**WORK REQUIRED:**
Return, word for word, only the lines of the data below that lie between the line with "M1365,133L1372,165L1336,173L1329,141Z" and the line with "M748,163L752,182L743,184L745,197L724,201L718,168Z", those two lines included.

═════ SOURCE MATERIAL ═════

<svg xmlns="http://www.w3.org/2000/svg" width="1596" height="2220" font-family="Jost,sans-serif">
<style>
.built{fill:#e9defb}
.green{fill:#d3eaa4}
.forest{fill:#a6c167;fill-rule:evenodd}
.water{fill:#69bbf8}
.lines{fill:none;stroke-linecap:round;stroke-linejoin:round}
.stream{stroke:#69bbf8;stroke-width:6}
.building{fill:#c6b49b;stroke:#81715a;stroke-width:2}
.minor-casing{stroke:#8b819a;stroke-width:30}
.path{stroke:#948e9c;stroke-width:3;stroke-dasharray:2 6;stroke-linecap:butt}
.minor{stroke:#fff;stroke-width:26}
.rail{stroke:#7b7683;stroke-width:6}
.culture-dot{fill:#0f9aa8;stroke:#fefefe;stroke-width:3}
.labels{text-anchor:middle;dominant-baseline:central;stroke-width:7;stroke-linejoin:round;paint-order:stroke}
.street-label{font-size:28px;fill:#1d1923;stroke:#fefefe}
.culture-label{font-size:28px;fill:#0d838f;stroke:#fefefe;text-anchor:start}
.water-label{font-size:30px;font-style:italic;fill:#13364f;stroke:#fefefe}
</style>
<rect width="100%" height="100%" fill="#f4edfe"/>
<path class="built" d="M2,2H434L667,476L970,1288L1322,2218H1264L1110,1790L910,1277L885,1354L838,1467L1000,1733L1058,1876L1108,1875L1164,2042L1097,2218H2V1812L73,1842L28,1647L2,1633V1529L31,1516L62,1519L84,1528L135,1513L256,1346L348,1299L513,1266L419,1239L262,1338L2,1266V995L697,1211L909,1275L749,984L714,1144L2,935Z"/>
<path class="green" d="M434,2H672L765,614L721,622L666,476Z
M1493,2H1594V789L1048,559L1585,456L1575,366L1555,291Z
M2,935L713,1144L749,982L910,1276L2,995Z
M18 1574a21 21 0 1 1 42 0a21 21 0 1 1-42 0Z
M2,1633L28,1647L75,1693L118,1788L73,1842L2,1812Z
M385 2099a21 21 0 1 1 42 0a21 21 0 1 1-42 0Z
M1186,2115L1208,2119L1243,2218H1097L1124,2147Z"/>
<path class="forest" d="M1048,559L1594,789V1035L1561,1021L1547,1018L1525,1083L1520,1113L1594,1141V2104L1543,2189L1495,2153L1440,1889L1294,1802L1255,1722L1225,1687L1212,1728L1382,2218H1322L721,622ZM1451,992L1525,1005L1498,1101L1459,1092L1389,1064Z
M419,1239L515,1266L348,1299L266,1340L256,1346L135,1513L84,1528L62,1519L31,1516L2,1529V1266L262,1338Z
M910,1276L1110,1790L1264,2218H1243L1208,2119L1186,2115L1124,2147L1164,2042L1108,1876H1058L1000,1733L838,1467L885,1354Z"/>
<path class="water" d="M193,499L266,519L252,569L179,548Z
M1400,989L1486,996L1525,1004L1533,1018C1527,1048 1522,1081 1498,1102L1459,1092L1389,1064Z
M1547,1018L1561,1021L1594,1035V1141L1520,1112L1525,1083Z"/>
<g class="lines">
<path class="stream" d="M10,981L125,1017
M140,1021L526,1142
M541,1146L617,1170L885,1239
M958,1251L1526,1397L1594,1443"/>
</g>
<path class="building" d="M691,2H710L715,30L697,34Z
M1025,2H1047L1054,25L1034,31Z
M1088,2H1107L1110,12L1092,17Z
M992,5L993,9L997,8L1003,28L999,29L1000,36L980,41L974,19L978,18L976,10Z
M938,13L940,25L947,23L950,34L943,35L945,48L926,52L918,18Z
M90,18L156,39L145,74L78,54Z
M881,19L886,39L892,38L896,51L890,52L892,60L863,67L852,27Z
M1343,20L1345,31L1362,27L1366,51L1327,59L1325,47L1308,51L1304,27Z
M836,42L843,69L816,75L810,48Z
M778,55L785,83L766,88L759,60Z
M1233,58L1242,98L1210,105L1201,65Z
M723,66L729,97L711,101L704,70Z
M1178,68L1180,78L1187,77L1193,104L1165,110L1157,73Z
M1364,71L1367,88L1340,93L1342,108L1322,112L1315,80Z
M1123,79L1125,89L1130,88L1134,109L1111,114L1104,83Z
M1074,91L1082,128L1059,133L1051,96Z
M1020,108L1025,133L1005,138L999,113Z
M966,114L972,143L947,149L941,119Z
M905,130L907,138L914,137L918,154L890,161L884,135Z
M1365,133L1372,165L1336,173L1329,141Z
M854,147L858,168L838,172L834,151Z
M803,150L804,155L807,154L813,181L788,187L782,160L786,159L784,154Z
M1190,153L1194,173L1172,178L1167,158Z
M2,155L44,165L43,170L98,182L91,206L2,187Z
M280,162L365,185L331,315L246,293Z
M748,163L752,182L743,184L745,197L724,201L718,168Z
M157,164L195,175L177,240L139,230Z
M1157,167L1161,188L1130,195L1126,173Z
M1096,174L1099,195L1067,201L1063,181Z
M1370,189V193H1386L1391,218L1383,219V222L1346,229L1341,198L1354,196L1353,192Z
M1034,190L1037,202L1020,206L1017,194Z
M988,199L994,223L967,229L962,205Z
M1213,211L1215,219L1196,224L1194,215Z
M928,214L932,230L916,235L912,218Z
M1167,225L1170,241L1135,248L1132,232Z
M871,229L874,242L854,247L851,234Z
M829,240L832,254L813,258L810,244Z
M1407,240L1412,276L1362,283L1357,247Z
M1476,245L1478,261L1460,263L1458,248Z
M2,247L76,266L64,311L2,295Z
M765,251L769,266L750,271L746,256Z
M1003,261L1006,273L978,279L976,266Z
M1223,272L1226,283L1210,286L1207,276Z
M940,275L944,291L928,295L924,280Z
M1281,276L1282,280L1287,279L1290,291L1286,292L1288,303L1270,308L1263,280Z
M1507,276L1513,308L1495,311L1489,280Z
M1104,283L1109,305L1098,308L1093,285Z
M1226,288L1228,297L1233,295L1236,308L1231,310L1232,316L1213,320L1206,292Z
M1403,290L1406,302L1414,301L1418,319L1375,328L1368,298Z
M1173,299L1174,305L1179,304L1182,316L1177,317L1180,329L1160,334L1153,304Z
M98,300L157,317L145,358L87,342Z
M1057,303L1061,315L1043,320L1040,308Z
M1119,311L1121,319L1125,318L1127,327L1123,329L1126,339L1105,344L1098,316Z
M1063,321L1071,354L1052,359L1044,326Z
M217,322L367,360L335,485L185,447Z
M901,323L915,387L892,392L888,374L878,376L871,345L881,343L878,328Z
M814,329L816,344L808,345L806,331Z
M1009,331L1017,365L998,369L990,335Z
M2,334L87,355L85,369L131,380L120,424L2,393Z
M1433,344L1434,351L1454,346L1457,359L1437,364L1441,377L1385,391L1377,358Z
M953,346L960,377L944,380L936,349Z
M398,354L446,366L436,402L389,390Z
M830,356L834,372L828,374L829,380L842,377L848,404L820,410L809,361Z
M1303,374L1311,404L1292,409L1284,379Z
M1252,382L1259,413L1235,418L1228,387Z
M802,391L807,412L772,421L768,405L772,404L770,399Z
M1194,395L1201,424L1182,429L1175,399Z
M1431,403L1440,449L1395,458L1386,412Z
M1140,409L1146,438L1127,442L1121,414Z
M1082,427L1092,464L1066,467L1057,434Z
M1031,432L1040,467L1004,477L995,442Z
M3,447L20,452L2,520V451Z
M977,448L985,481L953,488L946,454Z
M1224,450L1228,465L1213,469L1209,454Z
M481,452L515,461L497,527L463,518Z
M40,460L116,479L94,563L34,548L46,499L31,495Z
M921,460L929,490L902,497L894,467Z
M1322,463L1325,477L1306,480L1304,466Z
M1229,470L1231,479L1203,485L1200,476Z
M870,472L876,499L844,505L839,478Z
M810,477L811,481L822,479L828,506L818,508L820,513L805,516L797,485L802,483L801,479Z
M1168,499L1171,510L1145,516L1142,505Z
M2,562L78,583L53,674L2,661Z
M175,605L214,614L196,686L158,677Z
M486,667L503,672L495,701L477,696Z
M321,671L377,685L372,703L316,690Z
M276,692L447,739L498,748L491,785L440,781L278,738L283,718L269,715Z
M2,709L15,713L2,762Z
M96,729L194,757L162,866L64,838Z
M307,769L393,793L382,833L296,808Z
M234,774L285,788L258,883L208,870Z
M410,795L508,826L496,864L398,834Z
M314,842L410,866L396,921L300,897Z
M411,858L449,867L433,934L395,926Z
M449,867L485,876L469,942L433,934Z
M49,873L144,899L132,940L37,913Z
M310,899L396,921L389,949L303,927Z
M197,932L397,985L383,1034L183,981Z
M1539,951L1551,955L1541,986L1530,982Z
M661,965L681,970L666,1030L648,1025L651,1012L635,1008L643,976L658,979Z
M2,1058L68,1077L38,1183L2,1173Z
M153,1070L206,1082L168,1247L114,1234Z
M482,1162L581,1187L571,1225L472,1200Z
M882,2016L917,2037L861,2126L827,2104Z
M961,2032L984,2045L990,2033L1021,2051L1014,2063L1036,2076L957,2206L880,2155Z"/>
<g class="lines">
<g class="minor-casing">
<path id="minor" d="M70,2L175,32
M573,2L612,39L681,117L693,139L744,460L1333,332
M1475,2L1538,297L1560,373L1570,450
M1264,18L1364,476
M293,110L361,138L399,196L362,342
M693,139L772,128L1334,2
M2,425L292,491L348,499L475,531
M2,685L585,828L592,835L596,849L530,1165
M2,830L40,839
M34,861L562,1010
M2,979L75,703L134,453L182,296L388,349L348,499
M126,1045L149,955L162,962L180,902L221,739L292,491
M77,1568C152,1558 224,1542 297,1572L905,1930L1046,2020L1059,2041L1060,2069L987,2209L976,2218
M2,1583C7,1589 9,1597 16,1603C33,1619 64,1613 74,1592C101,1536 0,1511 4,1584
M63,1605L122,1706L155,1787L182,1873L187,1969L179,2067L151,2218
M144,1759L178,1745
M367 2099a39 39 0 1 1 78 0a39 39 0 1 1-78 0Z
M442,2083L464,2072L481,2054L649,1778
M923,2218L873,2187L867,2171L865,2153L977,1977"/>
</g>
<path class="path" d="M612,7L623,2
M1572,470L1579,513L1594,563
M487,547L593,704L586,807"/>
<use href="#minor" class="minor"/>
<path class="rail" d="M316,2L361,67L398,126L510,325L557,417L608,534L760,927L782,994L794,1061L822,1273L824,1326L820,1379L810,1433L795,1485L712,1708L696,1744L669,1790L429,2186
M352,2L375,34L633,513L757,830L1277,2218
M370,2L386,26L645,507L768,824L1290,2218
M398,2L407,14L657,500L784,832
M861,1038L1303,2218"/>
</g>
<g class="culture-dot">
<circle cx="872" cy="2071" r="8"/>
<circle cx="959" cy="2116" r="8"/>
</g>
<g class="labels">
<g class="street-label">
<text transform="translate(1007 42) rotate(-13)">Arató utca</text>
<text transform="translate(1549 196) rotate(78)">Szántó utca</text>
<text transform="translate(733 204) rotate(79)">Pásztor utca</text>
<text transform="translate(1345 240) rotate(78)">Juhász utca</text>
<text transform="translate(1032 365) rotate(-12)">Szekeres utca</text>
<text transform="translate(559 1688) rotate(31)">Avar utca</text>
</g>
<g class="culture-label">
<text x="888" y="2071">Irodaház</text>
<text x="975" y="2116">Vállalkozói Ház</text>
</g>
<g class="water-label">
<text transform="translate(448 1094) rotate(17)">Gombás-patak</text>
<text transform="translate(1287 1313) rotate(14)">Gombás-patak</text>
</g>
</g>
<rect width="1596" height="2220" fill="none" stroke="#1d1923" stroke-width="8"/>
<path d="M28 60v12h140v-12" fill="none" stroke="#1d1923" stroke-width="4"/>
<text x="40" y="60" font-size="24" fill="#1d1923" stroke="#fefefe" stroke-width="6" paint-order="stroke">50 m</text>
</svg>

═════

**ANSWER BOX:**
M1365,133L1372,165L1336,173L1329,141Z
M854,147L858,168L838,172L834,151Z
M803,150L804,155L807,154L813,181L788,187L782,160L786,159L784,154Z
M1190,153L1194,173L1172,178L1167,158Z
M2,155L44,165L43,170L98,182L91,206L2,187Z
M280,162L365,185L331,315L246,293Z
M748,163L752,182L743,184L745,197L724,201L718,168Z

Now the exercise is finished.